— Work to be completed —
Report how many lines in the data below hold the string "Current". Nothing else should appear in the answer.

[Stored dataset items]
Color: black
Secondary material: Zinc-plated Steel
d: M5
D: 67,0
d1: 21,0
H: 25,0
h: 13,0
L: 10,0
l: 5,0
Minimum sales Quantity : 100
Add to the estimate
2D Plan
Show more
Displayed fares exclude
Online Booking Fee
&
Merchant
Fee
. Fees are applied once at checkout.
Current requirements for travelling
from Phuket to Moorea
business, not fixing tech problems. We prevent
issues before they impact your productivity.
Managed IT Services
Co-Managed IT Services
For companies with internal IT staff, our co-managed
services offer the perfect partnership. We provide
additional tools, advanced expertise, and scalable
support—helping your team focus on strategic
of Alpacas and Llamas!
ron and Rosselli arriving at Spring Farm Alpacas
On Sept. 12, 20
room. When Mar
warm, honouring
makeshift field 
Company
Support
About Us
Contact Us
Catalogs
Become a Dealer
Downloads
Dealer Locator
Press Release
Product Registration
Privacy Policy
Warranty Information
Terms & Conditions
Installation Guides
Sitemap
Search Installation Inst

---

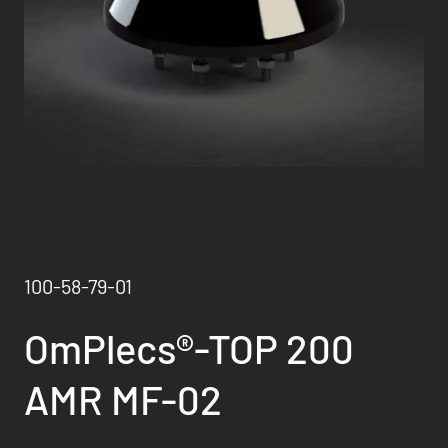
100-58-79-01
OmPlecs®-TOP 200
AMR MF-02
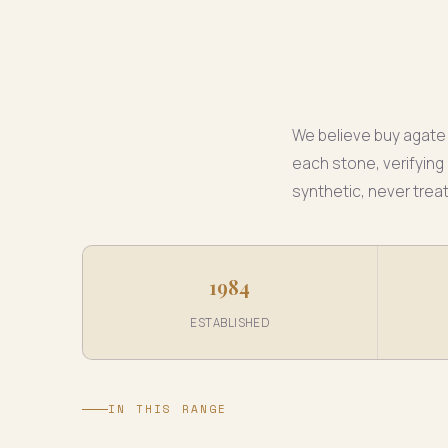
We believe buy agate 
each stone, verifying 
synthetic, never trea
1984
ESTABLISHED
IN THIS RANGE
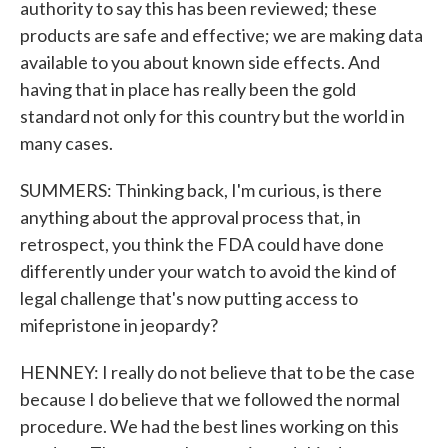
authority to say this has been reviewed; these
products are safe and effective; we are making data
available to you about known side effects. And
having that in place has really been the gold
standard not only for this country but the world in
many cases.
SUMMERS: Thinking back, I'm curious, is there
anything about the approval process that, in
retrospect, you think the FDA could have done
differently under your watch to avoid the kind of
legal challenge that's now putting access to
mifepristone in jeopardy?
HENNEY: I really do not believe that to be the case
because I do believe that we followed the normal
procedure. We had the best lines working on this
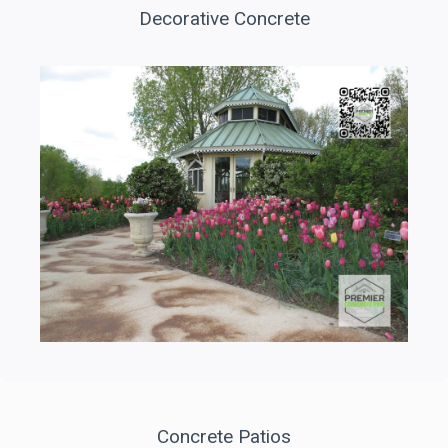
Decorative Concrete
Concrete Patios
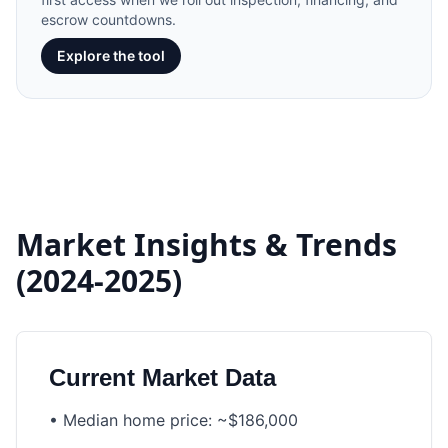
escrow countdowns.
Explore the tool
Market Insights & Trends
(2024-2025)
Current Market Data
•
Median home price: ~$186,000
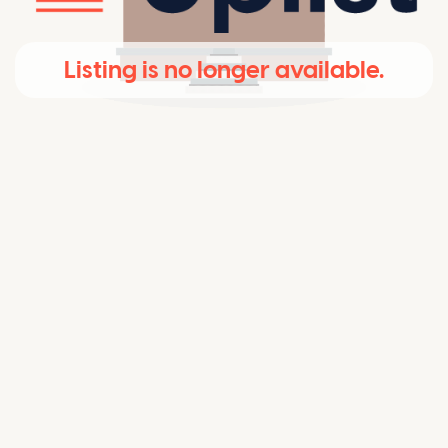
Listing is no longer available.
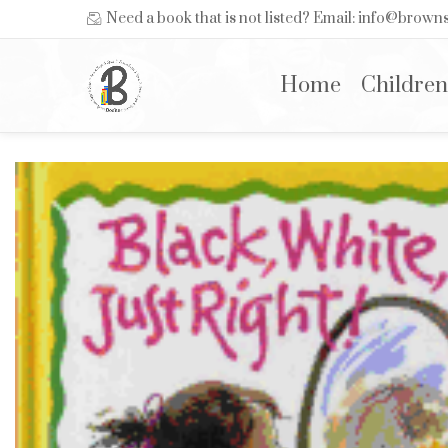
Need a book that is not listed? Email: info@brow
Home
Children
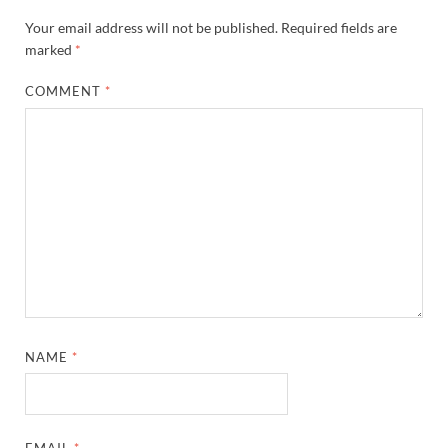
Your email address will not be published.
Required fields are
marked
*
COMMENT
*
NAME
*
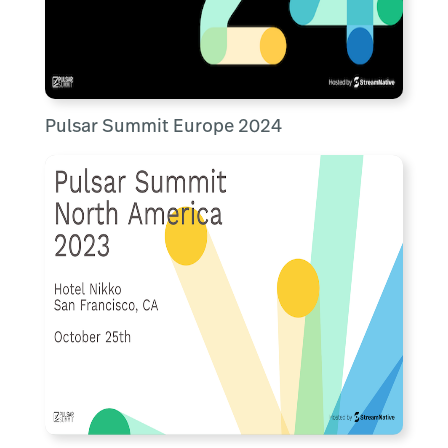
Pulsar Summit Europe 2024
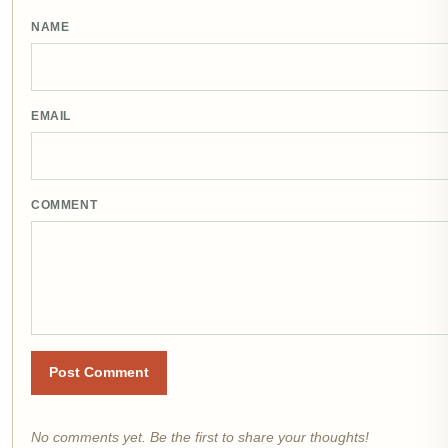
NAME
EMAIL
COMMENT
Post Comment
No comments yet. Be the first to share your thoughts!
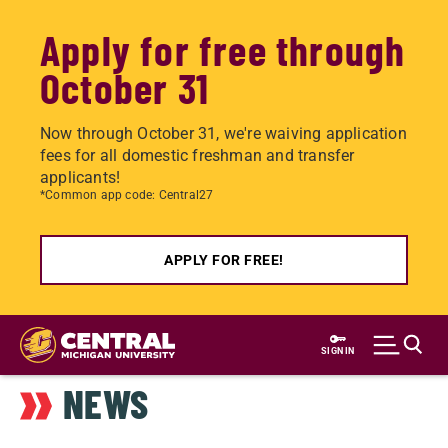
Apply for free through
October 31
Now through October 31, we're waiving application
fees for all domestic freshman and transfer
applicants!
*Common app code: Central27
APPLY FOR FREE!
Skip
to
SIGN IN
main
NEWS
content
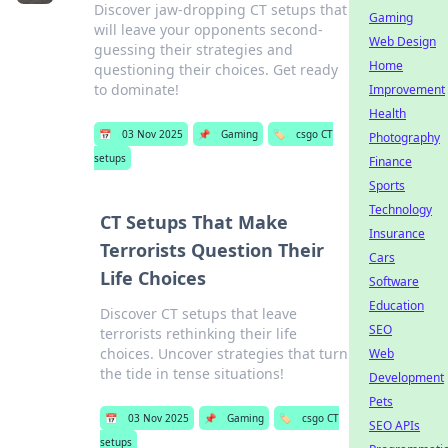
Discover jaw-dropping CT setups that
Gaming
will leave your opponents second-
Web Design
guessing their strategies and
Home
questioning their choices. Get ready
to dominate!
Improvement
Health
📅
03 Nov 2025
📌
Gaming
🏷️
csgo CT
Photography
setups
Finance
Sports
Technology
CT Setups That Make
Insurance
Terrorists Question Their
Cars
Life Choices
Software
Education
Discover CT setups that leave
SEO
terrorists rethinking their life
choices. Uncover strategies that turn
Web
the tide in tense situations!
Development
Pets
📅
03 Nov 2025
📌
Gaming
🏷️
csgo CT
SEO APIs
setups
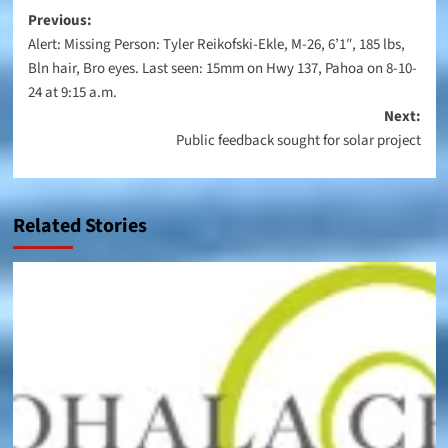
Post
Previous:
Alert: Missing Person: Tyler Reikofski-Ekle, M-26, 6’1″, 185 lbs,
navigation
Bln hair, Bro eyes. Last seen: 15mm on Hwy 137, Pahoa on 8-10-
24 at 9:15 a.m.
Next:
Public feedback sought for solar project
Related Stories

— Solved problem —
2